- PROBLEM DETAILS
Transcribe the data exactly. Pictures stay out.

====== RECORDS PROVIDED ======

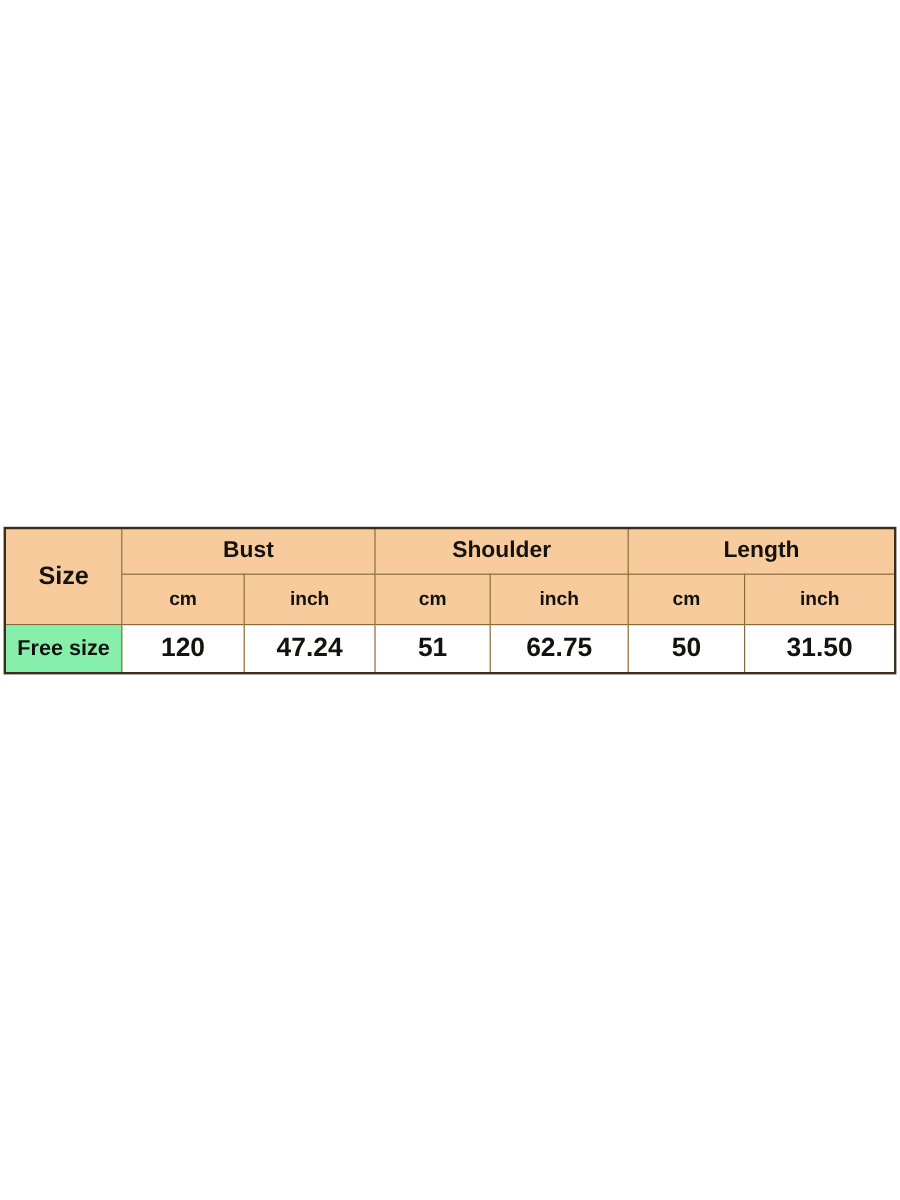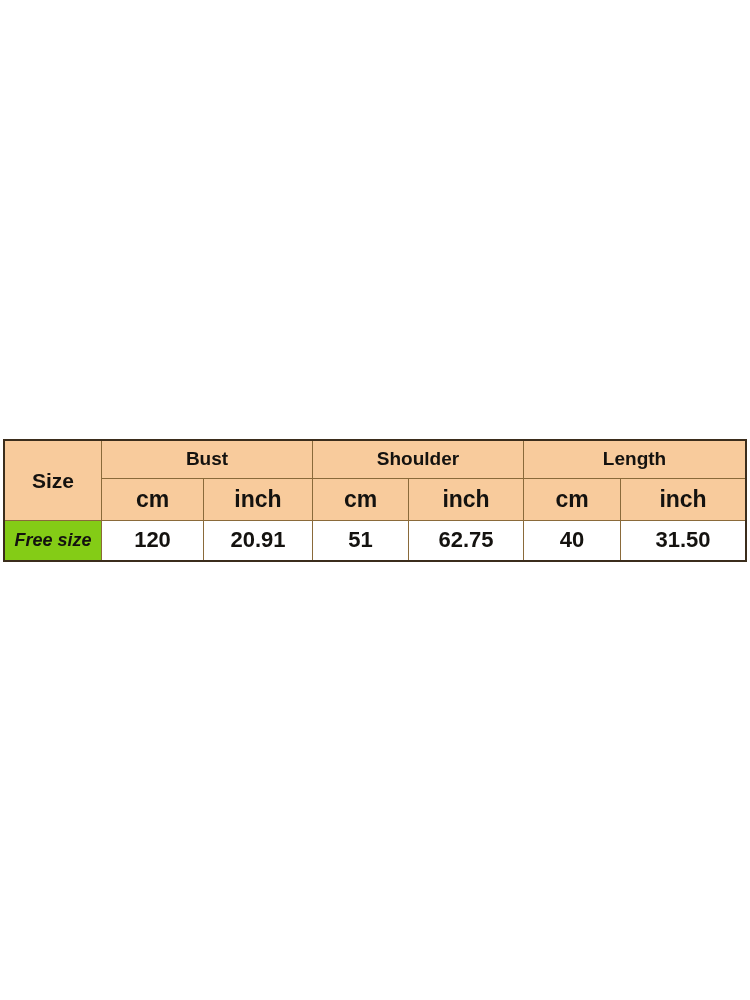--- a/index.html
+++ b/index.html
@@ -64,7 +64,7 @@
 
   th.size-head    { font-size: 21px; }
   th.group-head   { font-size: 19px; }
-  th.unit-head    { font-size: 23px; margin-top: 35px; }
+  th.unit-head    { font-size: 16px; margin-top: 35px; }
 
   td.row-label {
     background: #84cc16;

======

- SOLUTION TO THIS EXERCISE
--- a/index.html
+++ b/index.html
@@ -64,7 +64,7 @@
 
   th.size-head    { font-size: 21px; }
   th.group-head   { font-size: 19px; }
-  th.unit-head    { font-size: 23px; margin-top: 35px; }
+  th.unit-head    { font-size: 16px; margin-top: 35px; }
 
   td.row-label {
     background: #84cc16;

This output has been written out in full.